In the first incident, police responded to the Price Chopper grocery store Friday, Sept. 2 at 7:40 p.m. to reports that a woman had collapsed inside the store. Jessica Cantwell, 20, of Morrisville, had reportedly overdosed on heroin and rescue squads revived her using naloxone, which counteracts the effects of opiates.
Police charged Cantwell with violating conditions of release, conditions that were set earlier this year after she allegedly slammed into another driver during a morning commute with drugs in her system.
Police say Ashley Miller, 22, of Morrisville, supplied the drugs that sent Cantwell into her overdose last Friday, alleging the two women were using heroin in a car prior to arriving at Price Chopper. Also in the car was a 4-year-old child.
Miller, the driver, was arrested with heroin distribution and cruelty toward a child.
Cantwell had been arrested earlier this year after slamming headfirst into a car during a mid-March morning commute. Police discovered traces of heroin and other narcotics in Cantwell’s system, and charged her with felony negligent driving.
This isn’t the first time Morristown Rescue personnel have had to use naloxone on a call, and department chief Nathan Pickard doesn’t believe it will be the last.
“I expect to see an increase in its use,” Pickard said.
Morristown Police have never had to deploy naloxone on a call; the officers only recently completed the required training. Deputies from the Lamoille County Sheriff’s department were first issued the medication earlier this summer and had to use it for a call in downtown Johnson in late June, less than two weeks after purchasing it.
Prick brings police
The next day, Sept. 3, police responded to a call from the Sunset Motor Inn that a housekeeper was stuck in the leg by an un-capped hypodermic needle poking through a trash bag she was taking out.
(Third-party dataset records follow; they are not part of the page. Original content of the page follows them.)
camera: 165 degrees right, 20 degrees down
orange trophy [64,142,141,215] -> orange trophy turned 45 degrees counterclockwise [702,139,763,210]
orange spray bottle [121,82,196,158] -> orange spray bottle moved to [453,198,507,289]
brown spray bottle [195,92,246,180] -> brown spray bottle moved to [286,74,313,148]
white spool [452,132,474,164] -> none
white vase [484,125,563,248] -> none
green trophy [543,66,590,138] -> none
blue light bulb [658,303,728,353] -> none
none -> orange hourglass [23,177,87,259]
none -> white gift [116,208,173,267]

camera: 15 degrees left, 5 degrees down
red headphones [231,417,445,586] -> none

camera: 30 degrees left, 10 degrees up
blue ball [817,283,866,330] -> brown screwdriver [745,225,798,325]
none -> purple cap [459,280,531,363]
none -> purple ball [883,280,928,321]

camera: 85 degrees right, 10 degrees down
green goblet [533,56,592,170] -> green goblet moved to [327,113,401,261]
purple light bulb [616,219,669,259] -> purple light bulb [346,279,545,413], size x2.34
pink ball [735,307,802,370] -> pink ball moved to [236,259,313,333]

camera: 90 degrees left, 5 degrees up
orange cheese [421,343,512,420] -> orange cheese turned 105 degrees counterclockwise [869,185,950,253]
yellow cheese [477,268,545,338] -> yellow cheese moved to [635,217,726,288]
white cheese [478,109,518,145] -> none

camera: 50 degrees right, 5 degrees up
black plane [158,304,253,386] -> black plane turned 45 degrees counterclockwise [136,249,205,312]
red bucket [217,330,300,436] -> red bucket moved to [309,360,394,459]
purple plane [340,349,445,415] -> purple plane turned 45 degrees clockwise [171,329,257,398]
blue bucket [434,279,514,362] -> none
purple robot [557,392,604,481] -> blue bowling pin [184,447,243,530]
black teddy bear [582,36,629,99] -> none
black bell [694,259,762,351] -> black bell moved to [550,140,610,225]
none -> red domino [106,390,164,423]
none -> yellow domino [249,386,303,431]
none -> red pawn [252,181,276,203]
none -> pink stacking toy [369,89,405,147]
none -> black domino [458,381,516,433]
Searching the trash bag, police found eight hypodermic needles, six of which were uncapped. There was also a torn small wax paper envelope with the words “Donald Trump” printed in block letters. In July, Bennington County police seized a batch of heroin stamped with the presidential candidate, according to the affidavit.
Police charged Thomas Zapantis, 34, of Johnson, with misdemeanor heroin possession. He pleaded not guilty to the charge last week.
A hotel employee told police that a man suspected to be Zapantis — his name was on the registration card —arrived at the hotel by taxi on Aug. 31 along with a woman and young child, and paid cash for the room, reserving it until Sept. 4.
The employee told police that after the couple checked in, there was a “constant flow of vehicle and pedestrian traffic” coming and going daily from that room, with visitors typically staying for no more than 10 to 15 minutes.
Police arrested Zapantis as he was walking between the hotel and the Maplefields convenience store later that evening, after he tried to run away in flip-flops. While searching his hotel room, they found 20 new and used needles, a tourniquet, a spoon with burnt residue in it, and about 20 used wax-paper envelopes. The envelopes were stamped with the logos, “Donald Trump,” “Blackout” and “Merry X Mas.”
Zapantis made headlines two years ago when he was shot near Cumberland Farms in Morrisville. The alleged shooter’s case is still working its way through the court system.